Trump arrived shortly after a relatively strong earthquake rattled Tokyo. Japan's Meteorological Agency said the quake, registering magnitude 5.1, struck in Chiba, just south of Tokyo, at 3:20 p.m., about 24 miles underground. Trump was to arrive two hours later. The agency said there was no danger of a tsunami from the inland quake.
Abe made a strategic decision before Trump was elected to focus on Japan's relationship with the U.S. The courtship began when Abe rushed to New York two weeks after the November 2016 election to meet the president-elect at Trump Tower. Last month, Abe and his wife, Akie, celebrated first lady Melania Trump's birthday over a couples' dinner at the White House.
Trump plans to return to Japan for a summit of leading rich and developing nations in Osaka in late June.
Behind the smiles and personal friendship, however, lurks deep uneasiness over Trump's threat to impose tariffs on Japanese autos and auto parts on national security grounds, a move that would be far more devastating to the Japanese economy than earlier tariffs on steel and aluminum.
Trump recently agreed to a six-month delay, enough time to carry Abe past July's Japanese parliamentary elections.
"On the surface, it's all going to be a display of warmth, friendship, hospitality," said Mireya Solis, a senior fellow at the Brookings Center for East Asia Policy Studies. But, she said, "there's an undercurrent of awkwardness and concern about what the future might hold. ... We're coming to a decisive moment.

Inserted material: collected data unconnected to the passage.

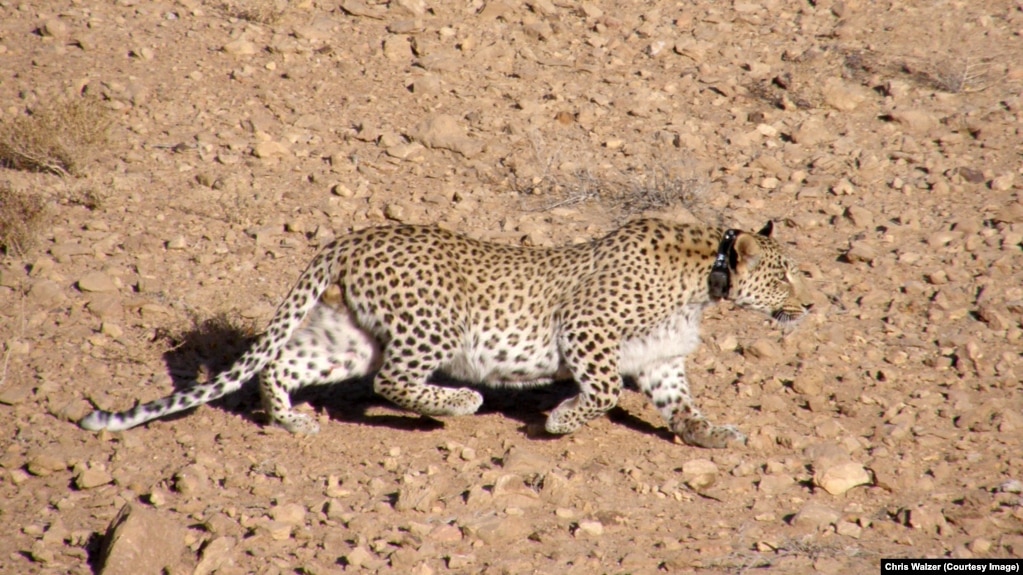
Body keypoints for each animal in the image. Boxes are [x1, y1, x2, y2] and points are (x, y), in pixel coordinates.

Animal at [79, 216, 810, 446]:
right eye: (783, 274)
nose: (803, 306)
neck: (706, 277)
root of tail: (352, 237)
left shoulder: (661, 363)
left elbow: (682, 405)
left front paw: (712, 435)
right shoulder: (586, 328)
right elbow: (601, 390)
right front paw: (561, 420)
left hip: (349, 334)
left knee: (282, 365)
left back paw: (292, 421)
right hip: (432, 327)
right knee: (393, 381)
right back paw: (460, 402)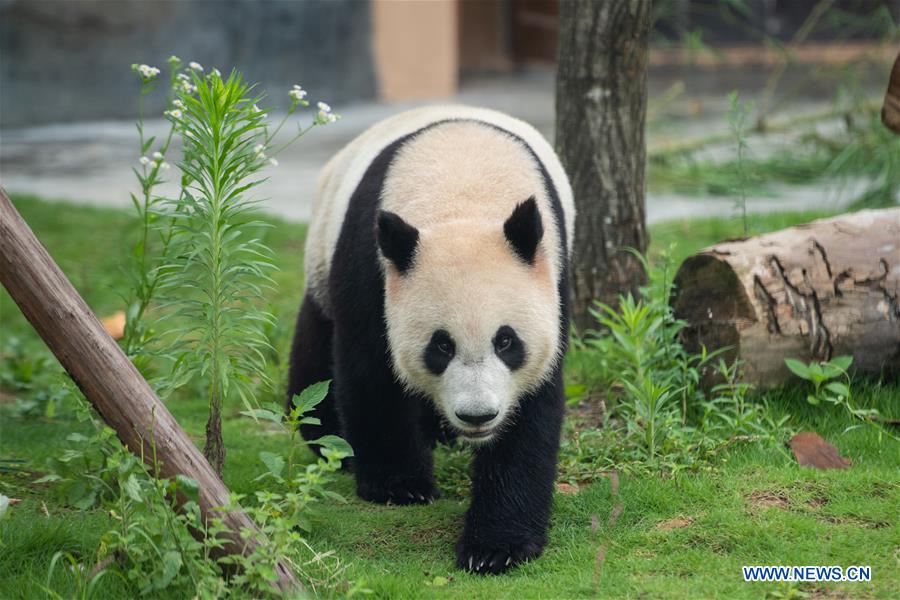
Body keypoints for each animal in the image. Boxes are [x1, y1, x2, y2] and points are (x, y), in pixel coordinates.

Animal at [284, 105, 572, 576]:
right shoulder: (370, 263)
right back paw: (329, 434)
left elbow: (532, 404)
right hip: (321, 253)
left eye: (506, 342)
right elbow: (371, 369)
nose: (477, 415)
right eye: (441, 346)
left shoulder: (553, 279)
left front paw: (496, 547)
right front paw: (398, 485)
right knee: (315, 354)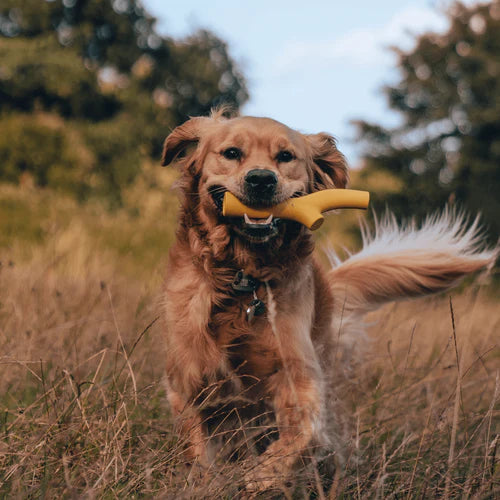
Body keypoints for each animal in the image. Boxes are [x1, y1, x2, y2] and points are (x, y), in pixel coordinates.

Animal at [161, 109, 496, 492]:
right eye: (231, 153)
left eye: (285, 156)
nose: (261, 180)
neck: (244, 279)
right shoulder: (188, 381)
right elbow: (197, 449)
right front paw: (206, 483)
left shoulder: (301, 373)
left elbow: (306, 434)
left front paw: (263, 475)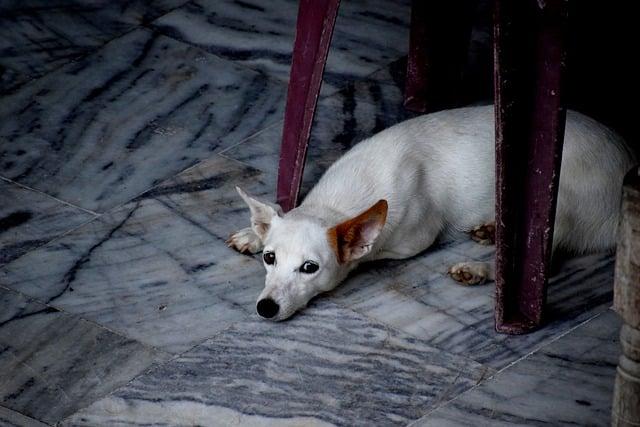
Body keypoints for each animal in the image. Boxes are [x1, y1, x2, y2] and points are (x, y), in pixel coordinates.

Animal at [225, 106, 636, 320]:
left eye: (310, 268)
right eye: (269, 258)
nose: (265, 307)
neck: (338, 202)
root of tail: (628, 158)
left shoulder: (413, 239)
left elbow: (373, 252)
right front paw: (252, 232)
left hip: (559, 201)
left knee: (543, 262)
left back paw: (481, 268)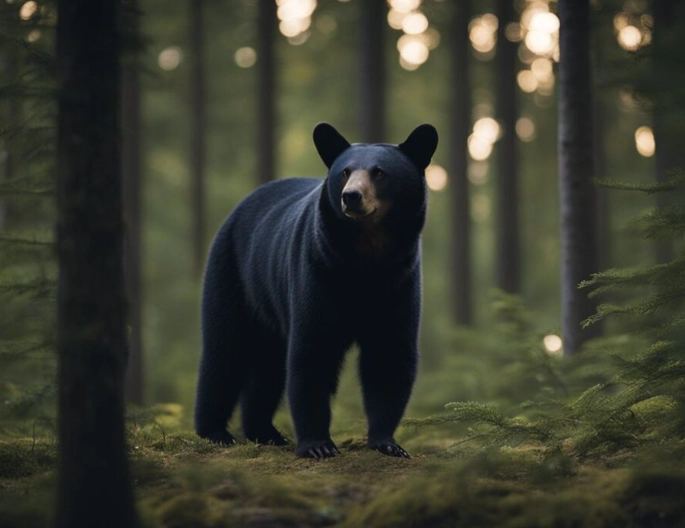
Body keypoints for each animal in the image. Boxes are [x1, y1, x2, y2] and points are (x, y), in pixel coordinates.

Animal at [194, 123, 438, 458]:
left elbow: (389, 355)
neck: (367, 261)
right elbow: (312, 352)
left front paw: (387, 442)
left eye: (379, 172)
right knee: (224, 352)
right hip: (233, 275)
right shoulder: (318, 272)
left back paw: (265, 431)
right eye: (345, 171)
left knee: (266, 366)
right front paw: (317, 444)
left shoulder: (399, 282)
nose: (351, 196)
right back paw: (215, 431)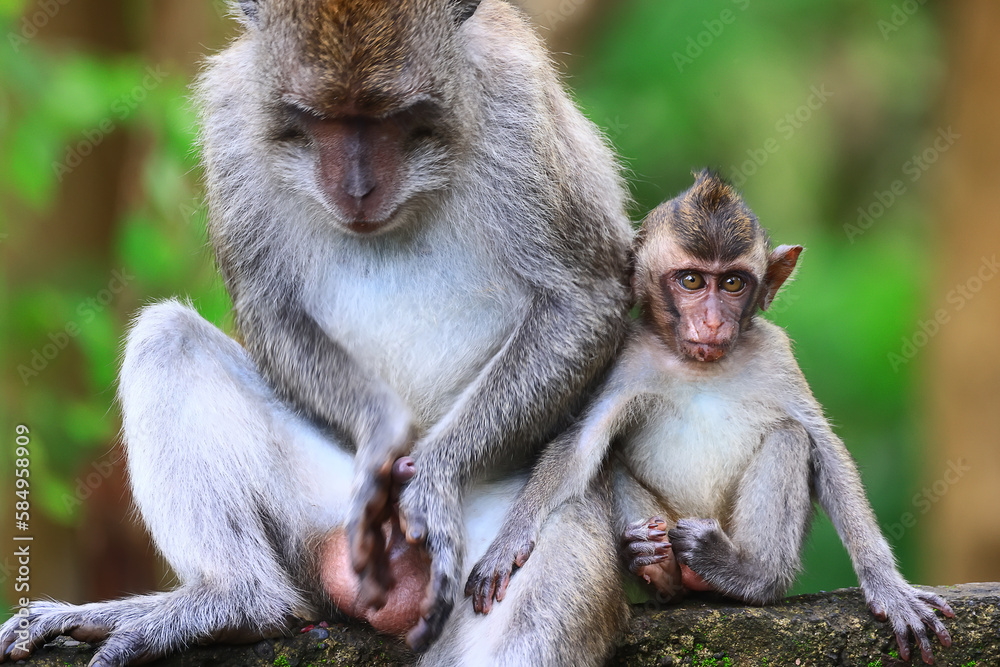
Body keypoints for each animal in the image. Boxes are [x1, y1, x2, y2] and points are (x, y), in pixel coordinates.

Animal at [0, 1, 632, 665]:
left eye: (392, 118)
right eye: (318, 118)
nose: (356, 189)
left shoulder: (519, 105)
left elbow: (582, 298)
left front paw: (432, 480)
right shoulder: (233, 118)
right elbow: (270, 311)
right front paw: (383, 433)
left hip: (516, 534)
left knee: (528, 623)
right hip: (325, 516)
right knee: (166, 338)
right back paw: (234, 600)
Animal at [466, 170, 955, 664]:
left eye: (734, 283)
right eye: (691, 280)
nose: (714, 322)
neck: (697, 365)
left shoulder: (776, 355)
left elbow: (825, 449)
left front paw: (889, 588)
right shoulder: (626, 360)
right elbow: (582, 445)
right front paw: (508, 543)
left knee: (790, 438)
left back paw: (743, 573)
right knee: (609, 460)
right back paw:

This is, I think, the moment of truth."
Also at issue is the lingering threat of North Korea, which has resumed missile testing and recently fired a series of short-range missiles that U.S. officials, including Trump, have tried to downplay despite an agreement by Pyongyang to hold off on further testing.
Speaking to reporters Saturday ahead of Trump's arrival, national security adviser John Bolton called the series of short-range missile tests a violation of U.N. Security Council resolutions and said sanctions must be kept in place.

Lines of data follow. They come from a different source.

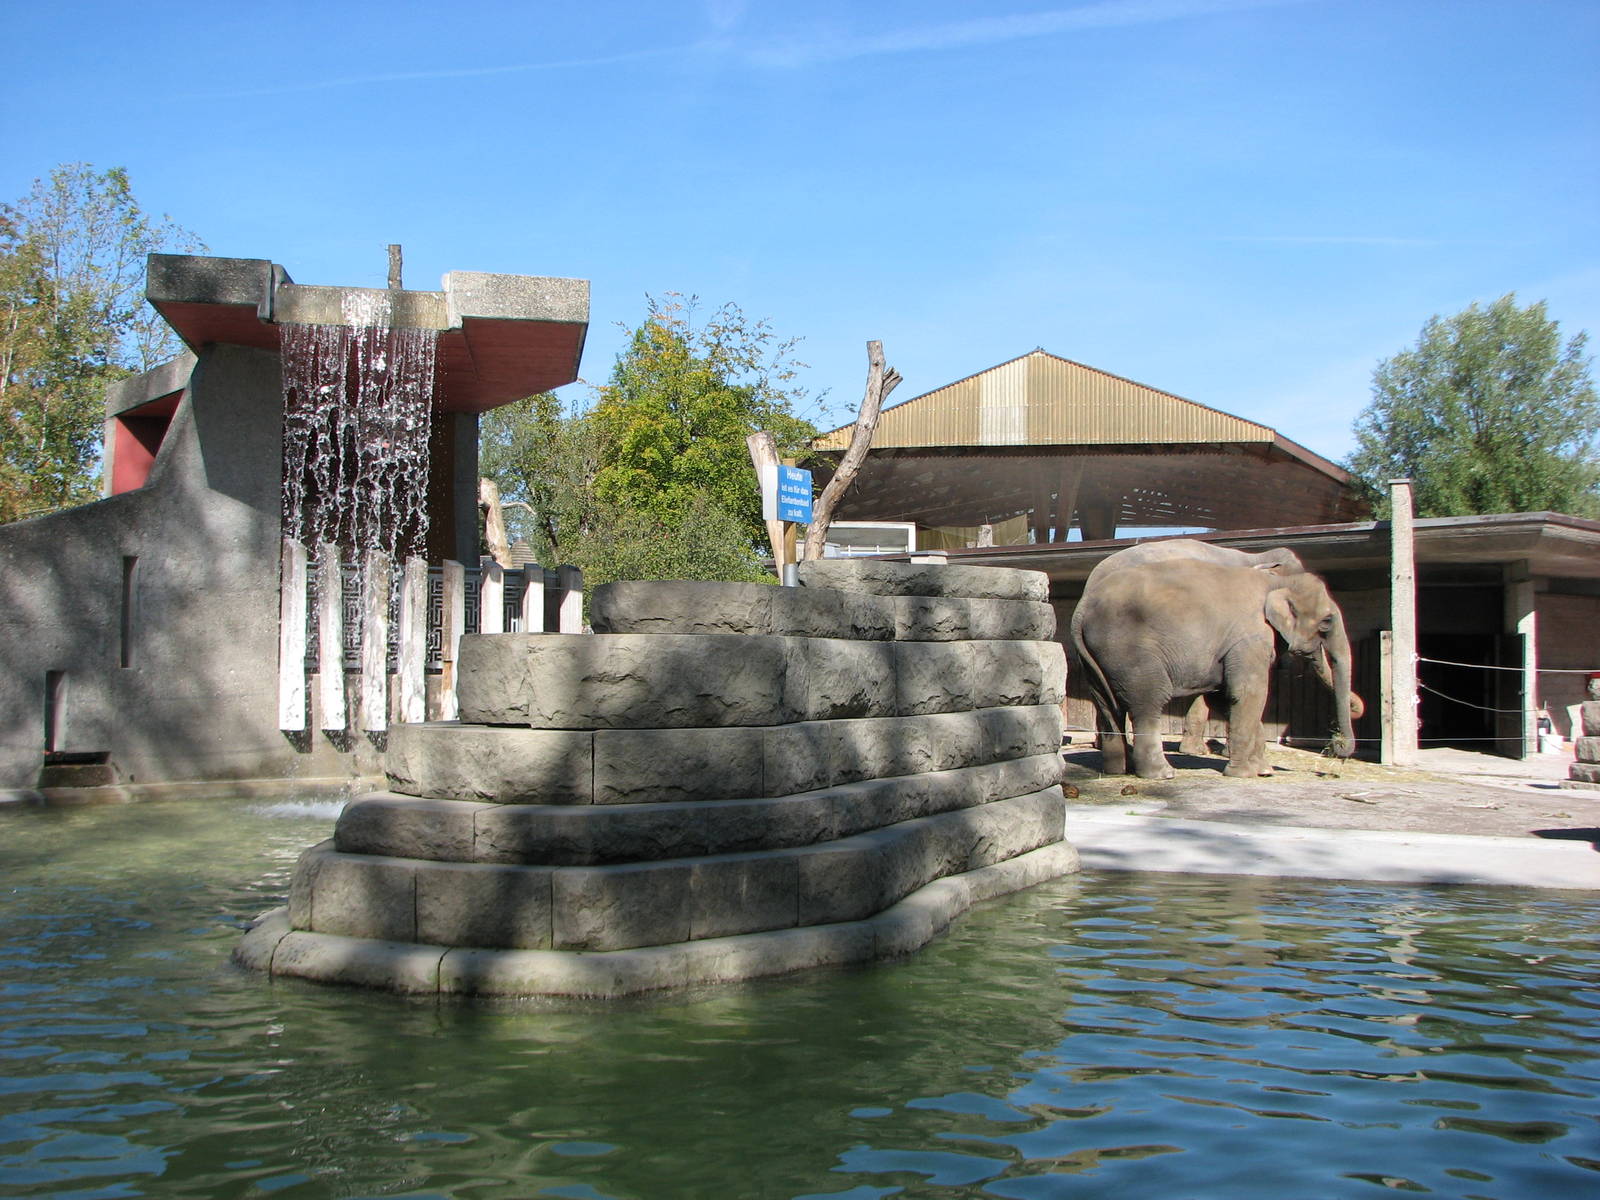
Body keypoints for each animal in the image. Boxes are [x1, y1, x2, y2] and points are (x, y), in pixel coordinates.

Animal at [1069, 555, 1358, 779]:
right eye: (1327, 621)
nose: (1336, 751)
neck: (1275, 581)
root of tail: (1082, 607)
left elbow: (1226, 697)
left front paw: (1263, 771)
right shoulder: (1249, 637)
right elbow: (1249, 693)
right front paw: (1245, 774)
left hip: (1098, 655)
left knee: (1108, 705)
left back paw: (1118, 770)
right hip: (1131, 652)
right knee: (1148, 702)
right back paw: (1163, 774)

"In terms of violating U.N. Security Council resolutions, there is no doubt about that," Bolton said, adding that Trump and Abe would "talk about making sure the integrity of the Security Council resolutions are maintained."
It was a change in tone from comments made by Secretary of State Mike Pompeo, who said in a recent television interview that, "The moratorium was focused, very focused, on intercontinental missile systems, the ones that threaten the United States." That raised alarm bells in Japan, where short-range missiles pose a serious threat.
Bolton's comments came a day after North Korean official media said nuclear negotiations with Washington won't resume unless the U.S. abandons what Pyongyang describes as unilateral disarmament demands.